§ **TASK DIRECTIONS**
Collect each line of the records that contains the string "label", copying every such line in full.

§ **EXERCISE DATA**
-------------------------

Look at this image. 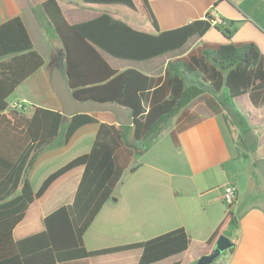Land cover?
I'll return each instance as SVG.
<instances>
[{
    "label": "trees",
    "instance_id": "trees-1",
    "mask_svg": "<svg viewBox=\"0 0 264 264\" xmlns=\"http://www.w3.org/2000/svg\"><path fill=\"white\" fill-rule=\"evenodd\" d=\"M82 1L126 6L155 28V32L141 31L110 13L70 24L58 0L43 3L65 49V74L74 98L117 102L130 110L132 125L99 122L93 113L65 117L59 110L42 106L10 108L9 97L45 65V59L35 49L20 16L0 24V264H64L134 250L142 251L138 264H156L185 252L191 240L183 227L147 240L94 250L85 247L84 235L111 199L114 187L133 170L135 155L146 150V140L161 122L179 112L171 131L178 145L182 132L205 119L191 109V99L213 114L223 111L224 91L231 98L249 94L256 107L264 105V54L254 42L230 41L235 31L233 20L222 19L218 26L227 43L202 42L177 55L190 39L202 38L211 30L213 16L163 31L149 0ZM175 54L164 71L155 75L133 67L120 71L106 59L146 62ZM65 122V144L83 126L99 124L92 149L49 174L35 191L26 171L54 144ZM79 167L84 171L74 201L47 215L42 231L15 239L14 230L30 205L57 179ZM233 206L228 205L224 219L208 240L213 247L220 236L230 237L237 228Z\"/></svg>",
    "mask_w": 264,
    "mask_h": 264
},
{
    "label": "crops",
    "instance_id": "crops-1",
    "mask_svg": "<svg viewBox=\"0 0 264 264\" xmlns=\"http://www.w3.org/2000/svg\"><path fill=\"white\" fill-rule=\"evenodd\" d=\"M45 1L0 0V24L20 16L35 49L45 59V65L15 91H23L25 99L15 97V93L9 97L10 108L13 102L21 101L26 106L31 104L29 109L42 106L62 112L60 99L51 85V77L56 66L65 73V49L43 9ZM58 1L70 24L89 21L103 13H110L131 26L132 21L141 22L131 14V9L123 5H92L82 0ZM149 1L163 31L206 18L210 14L218 20L235 22L231 42H254L264 54V0ZM142 23L146 28H151L144 31L155 32L147 19ZM219 25L213 23L204 37L190 39L185 50L177 55L186 54L202 42L227 43L229 40L218 29ZM177 55L165 56L162 64V58H159L139 62L141 66L133 68L155 75L156 68L164 66L158 73L161 74L168 60ZM106 59L117 70L129 68L127 65L115 64L127 63L125 60L110 56H106ZM221 97L223 111L213 114L205 109L202 114L205 119L182 132L178 137V145L174 144L172 138L168 140L176 119L168 131H164L165 124L150 134L145 142L146 150L138 151L134 157L133 170L125 173L114 187L111 199L86 231L84 244L88 250L143 241L183 227L191 240L189 248L156 264H196L213 249V244L208 243V240L227 211L223 200L224 187L228 183H235L238 201L233 210L237 228L232 231L230 239H236L237 243L233 251L229 250L232 253L230 264H264V105L256 107L249 94L231 98L224 91ZM93 116L99 122L117 124L111 113L93 112ZM67 124L65 122L60 136L62 133L64 135ZM98 129L97 123L85 125L68 144L64 143V137L60 140L59 136L51 147L38 155L34 163L52 158L84 140L87 142L85 151L79 155L90 152ZM129 139L132 140V134ZM33 164L25 177L37 191L52 172L43 175L35 189L32 174L36 166ZM83 171L84 168L79 167L66 173L41 198L34 201L24 220L15 228V239L42 231L43 220L47 215L61 206L71 204ZM145 229L150 230L149 235H144ZM141 254V250H134L64 264H138Z\"/></svg>",
    "mask_w": 264,
    "mask_h": 264
},
{
    "label": "water",
    "instance_id": "water-1",
    "mask_svg": "<svg viewBox=\"0 0 264 264\" xmlns=\"http://www.w3.org/2000/svg\"><path fill=\"white\" fill-rule=\"evenodd\" d=\"M51 85L53 91L60 99L62 113L65 117H72L79 113L103 112L111 113L118 125H132L130 110L117 102H101L94 99L81 101L75 99L69 87L67 75L58 66L53 69ZM235 245V242L230 237L222 235L214 244L212 251L207 255H203L196 264H213L225 250L232 249Z\"/></svg>",
    "mask_w": 264,
    "mask_h": 264
},
{
    "label": "rangeland",
    "instance_id": "rangeland-1",
    "mask_svg": "<svg viewBox=\"0 0 264 264\" xmlns=\"http://www.w3.org/2000/svg\"><path fill=\"white\" fill-rule=\"evenodd\" d=\"M131 14H133L135 17H137L139 20H141V22L139 21H132L131 23H133L132 27H135V29H138V30H141V31H144V29H151L150 27L146 28L144 26V24L142 22H145V19L141 17V15H138V14H135L133 13L132 11H130ZM130 25V24H129ZM165 59L166 57L162 58L161 59V64L165 62ZM112 60V59H111ZM112 62L114 63V61L112 60ZM116 65H122V66H126L127 67H137V66H141V64L139 62H133V61H127V63H115ZM164 65V64H163ZM163 67H160V68H156V73L155 74H158L160 73L162 70H163ZM25 86V85H24ZM15 97H19V98H23L25 99L24 97V93L23 91L19 90L17 92H15ZM26 103H30L29 101L25 100ZM31 104H28V106L30 107ZM190 107L191 109L196 112L198 115H202L206 109V107L199 103L198 100L196 99H191L190 100ZM179 112H175L173 113L172 115H170L169 117H167L166 121H163L160 123V127L165 125L166 124V129L164 131H168V129H170V124H172L174 122V120L176 119V117L178 116ZM166 133V132H165ZM131 132L129 133V136H130ZM63 133L62 135L59 137L60 140H63ZM86 139V138H85ZM168 140H171V137L168 136ZM63 142V141H62ZM87 142L84 140L83 142L79 141L78 143L76 144H73L70 148L64 150L63 152H60L59 154H57L56 156H53L52 158H49V159H40V162L37 163L33 166L34 169H33V174H32V182H33V185H34V188L37 189L38 188V183H39V180L40 178L43 176V175H46L48 173H51L55 170H57L59 167L63 166L64 164L68 163L70 160H72L73 158H75L76 156H78L79 154L83 153L85 150V144ZM169 144V143H168ZM64 145V144H62ZM225 205V206H224ZM224 207L228 208V204L224 202ZM149 229H145V232H144V235H149L150 232ZM122 244V243H121ZM120 245V244H119Z\"/></svg>",
    "mask_w": 264,
    "mask_h": 264
},
{
    "label": "built area",
    "instance_id": "built-area-1",
    "mask_svg": "<svg viewBox=\"0 0 264 264\" xmlns=\"http://www.w3.org/2000/svg\"><path fill=\"white\" fill-rule=\"evenodd\" d=\"M223 22L222 19L215 18L213 23L221 24ZM13 108L16 109H25L26 105L21 101H15L12 104ZM223 200L228 205L235 204L238 201V187L235 183H228L224 187L223 192ZM230 249L225 250L215 261L213 264H230L232 259V253L229 251Z\"/></svg>",
    "mask_w": 264,
    "mask_h": 264
}]
</instances>
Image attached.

-------------------------

§ **EXERCISE RESPONSE**
    "label": "trees",
    "label": "crops",
    "label": "water",
    "label": "rangeland",
    "label": "built area",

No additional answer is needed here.